START SUPPLIED RECORDS

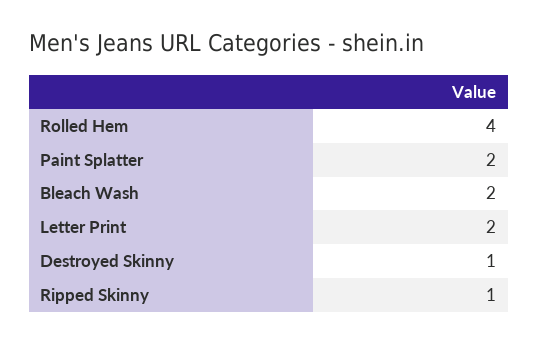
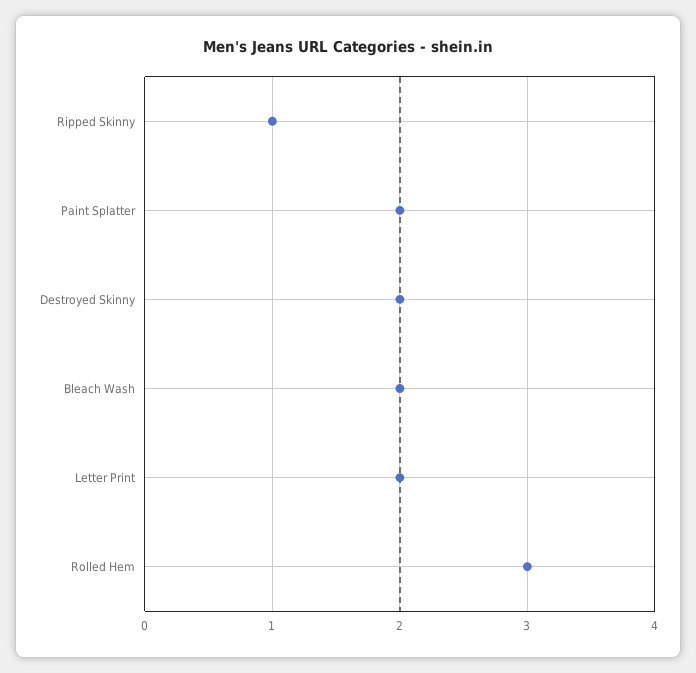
  {
-   "Rolled Hem": 4,
+   "Rolled Hem": 3,
    "Paint Splatter": 2,
    "Bleach Wash": 2,
    "Letter Print": 2,
-   "Destroyed Skinny": 1,
+   "Destroyed Skinny": 2,
    "Ripped Skinny": 1
  }

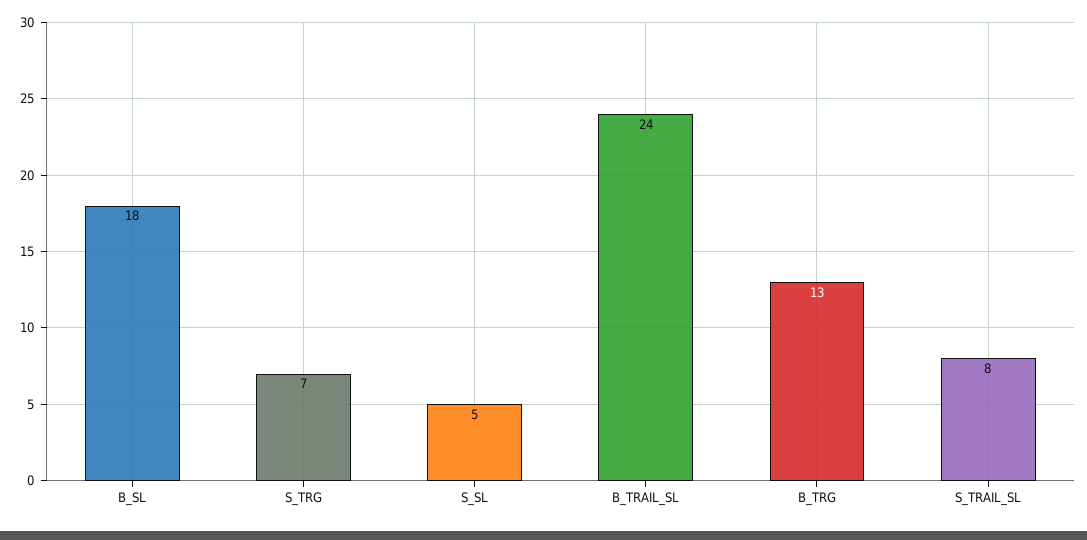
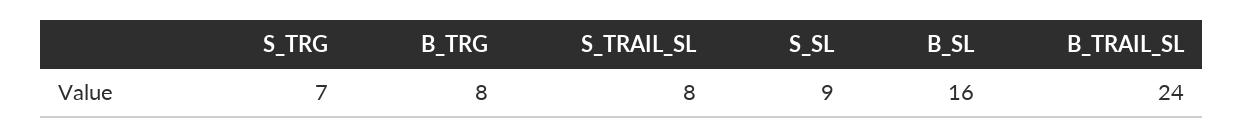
  {
-   "B_SL": 18,
+   "B_SL": 16,
    "S_TRG": 7,
-   "S_SL": 5,
+   "S_SL": 9,
    "B_TRAIL_SL": 24,
-   "B_TRG": 13,
+   "B_TRG": 8,
    "S_TRAIL_SL": 8
  }

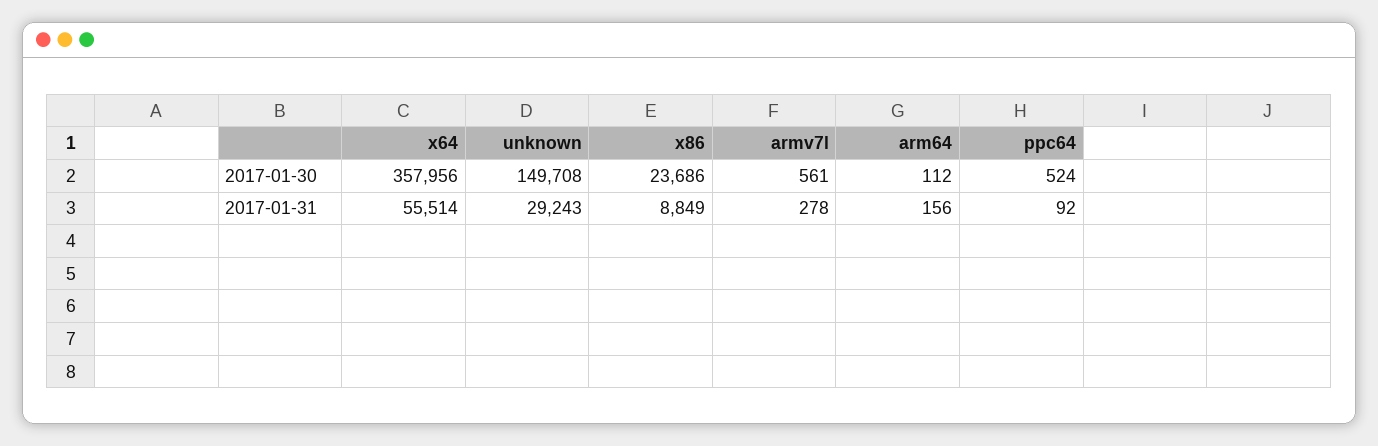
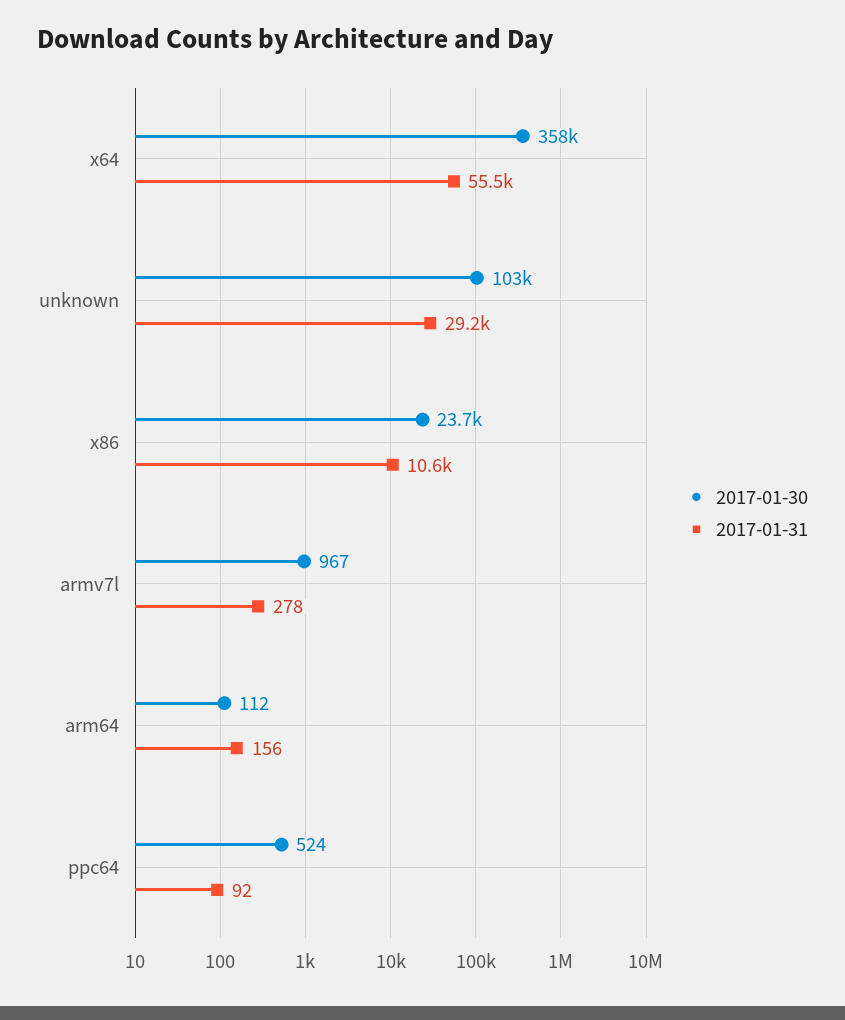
  {
    "2017-01-30": {
      "x64": 357956,
-     "unknown": 149708,
+     "unknown": 103000,
      "x86": 23686,
-     "armv7l": 561,
+     "armv7l": 967,
      "arm64": 112,
      "ppc64": 524
    },
    "2017-01-31": {
      "x64": 55514,
      "unknown": 29243,
-     "x86": 8849,
+     "x86": 10600,
      "armv7l": 278,
      "arm64": 156,
      "ppc64": 92
    }
  }

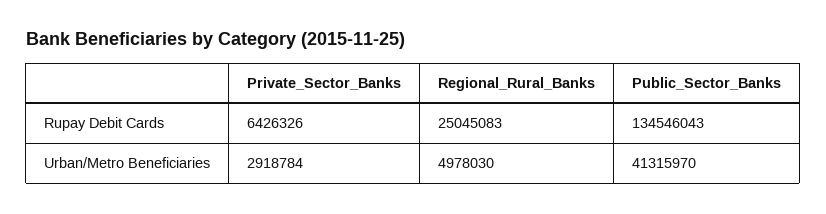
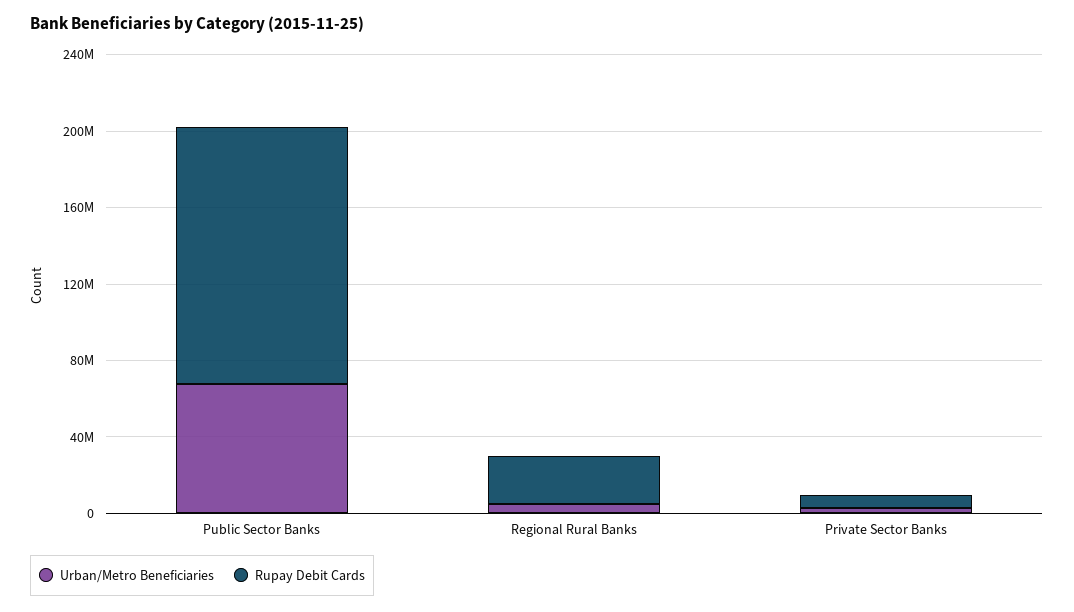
  {
    "Rupay Debit Cards": {
      "Private_Sector_Banks": 6426326,
      "Regional_Rural_Banks": 25045083,
      "Public_Sector_Banks": 134546043
    },
    "Urban/Metro Beneficiaries": {
      "Private_Sector_Banks": 2918784,
      "Regional_Rural_Banks": 4978030,
-     "Public_Sector_Banks": 41315970
+     "Public_Sector_Banks": 70000000
    }
  }

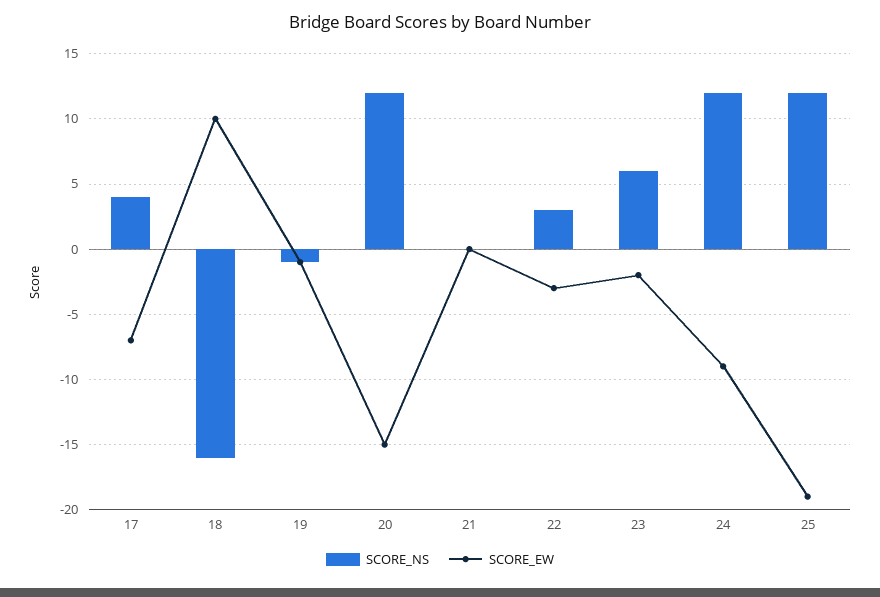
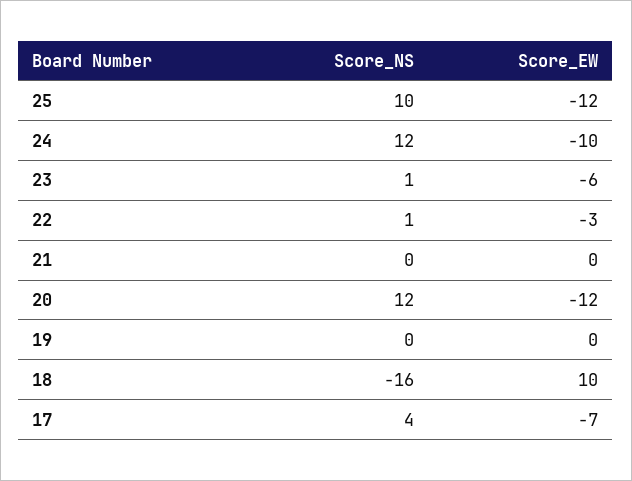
  {
    "SCORE_NS": {
      "17": 4,
      "18": -16,
-     "19": -1,
+     "19": 0,
      "20": 12,
      "21": 0,
-     "22": 3,
+     "22": 1,
-     "23": 6,
+     "23": 1,
      "24": 12,
-     "25": 12
+     "25": 10
    },
    "SCORE_EW": {
      "17": -7,
      "18": 10,
-     "19": -1,
+     "19": 0,
-     "20": -15,
+     "20": -12,
      "21": 0,
      "22": -3,
-     "23": -2,
+     "23": -6,
-     "24": -9,
+     "24": -10,
-     "25": -19
+     "25": -12
    }
  }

END SUPPLIED RECORDS

- **GOAL OF THE EXERCISE**
The whole listing above must be duplicated word for word, apart from its pictures.

- **REPLY TO THE EXERCISE**
  {
-   "Rolled Hem": 4,
+   "Rolled Hem": 3,
    "Paint Splatter": 2,
    "Bleach Wash": 2,
    "Letter Print": 2,
-   "Destroyed Skinny": 1,
+   "Destroyed Skinny": 2,
    "Ripped Skinny": 1
  }

  {
-   "B_SL": 18,
+   "B_SL": 16,
    "S_TRG": 7,
-   "S_SL": 5,
+   "S_SL": 9,
    "B_TRAIL_SL": 24,
-   "B_TRG": 13,
+   "B_TRG": 8,
    "S_TRAIL_SL": 8
  }

  {
    "2017-01-30": {
      "x64": 357956,
-     "unknown": 149708,
+     "unknown": 103000,
      "x86": 23686,
-     "armv7l": 561,
+     "armv7l": 967,
      "arm64": 112,
      "ppc64": 524
    },
    "2017-01-31": {
      "x64": 55514,
      "unknown": 29243,
-     "x86": 8849,
+     "x86": 10600,
      "armv7l": 278,
      "arm64": 156,
      "ppc64": 92
    }
  }

  {
    "Rupay Debit Cards": {
      "Private_Sector_Banks": 6426326,
      "Regional_Rural_Banks": 25045083,
      "Public_Sector_Banks": 134546043
    },
    "Urban/Metro Beneficiaries": {
      "Private_Sector_Banks": 2918784,
      "Regional_Rural_Banks": 4978030,
-     "Public_Sector_Banks": 41315970
+     "Public_Sector_Banks": 70000000
    }
  }

  {
    "SCORE_NS": {
      "17": 4,
      "18": -16,
-     "19": -1,
+     "19": 0,
      "20": 12,
      "21": 0,
-     "22": 3,
+     "22": 1,
-     "23": 6,
+     "23": 1,
      "24": 12,
-     "25": 12
+     "25": 10
    },
    "SCORE_EW": {
      "17": -7,
      "18": 10,
-     "19": -1,
+     "19": 0,
-     "20": -15,
+     "20": -12,
      "21": 0,
      "22": -3,
-     "23": -2,
+     "23": -6,
-     "24": -9,
+     "24": -10,
-     "25": -19
+     "25": -12
    }
  }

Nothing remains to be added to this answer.